Matt Parise, a.k.a. @sucittaM, is a popular figure on Twitter, regularly entertaining around 35,000 followers with his jokes. But in early February, he shared a very serious note explaining what happened to his wife:

“On Wednesday, January 30th, my wife Danielle suffered a cerebral arteriovenous malformation (AVM) rupture. She was immediately taken to the University of Iowa Hospitals where she underwent neurosurgery to relieve pressure on her brain. In second surgery, the artery that fed blood to the AVM was successfully stopped and Danielle has since minimally responded to commands to move her feet and hands and eyes. It will be a lengthy recovery process, but we are very optimistic that Danielle’s condition will continue to improve. We will update as we can, and appreciate everyone’s love, prayers, and support.”

Doctors said Danielle, who was just a couple of weeks from finishing nursing school, is doing better than expected. While she isn't speaking, Matt told the Chicago Tribune he thinks she's aware of what's going on.

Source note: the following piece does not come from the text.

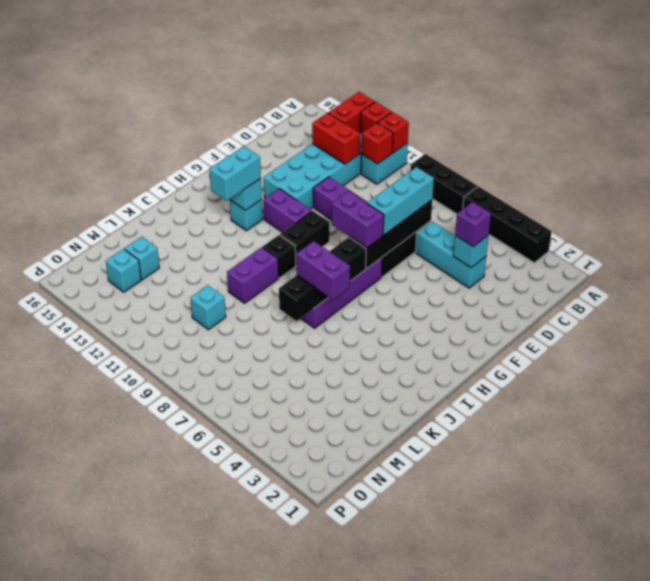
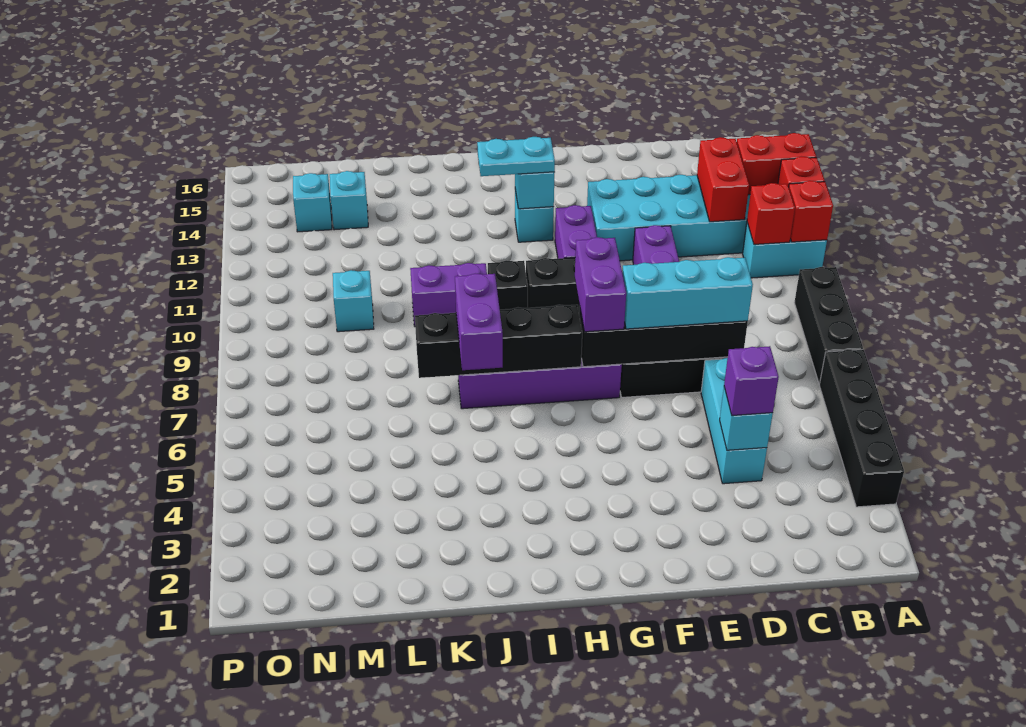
cyan brick H13:I13 level 3 -> cyan plate H13:I13 level 3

With friends and family pledging their support, Matt, a graphic designer, set up a donation page to help cover care costs. It wasn't just those who're related to the family who helped though—the Twitter community has also rallied behind the couple.

Followers began donating money, and others set up an auction site on Tumblr. Some of Matt's famous followers chipped in.

Blink 182's Mark Hoppus offered a bass guitar signed by the band, and it sold for over $10,000. Modern Family executive producer Danny Zuker donated a cast-signed script. Writer Caprice Crane is giving one bidder the chance to name a character in her next book. Eli Yudin and Carey O’Donnell, the guys behindprominent Twitter parody @NotTildaSwinton, offered a signed copy of their book. Comic Jenny Johnson donated the Madonna T-shirt seen in her avatar.

"People just started saying, 'I can get you this if it helps, I can do this for you,'" Matt told the Tribune. "It has been unreal."

Danielle, 29, is at a brain injury rehab facility in Ankeny, Iowa, and Matt's with her every day. Doctors believe "she'll do well" because of her age, though it'll take some time.

Matt will surely be by her side the whole way, with the support of thousands of friends brought together through laughter.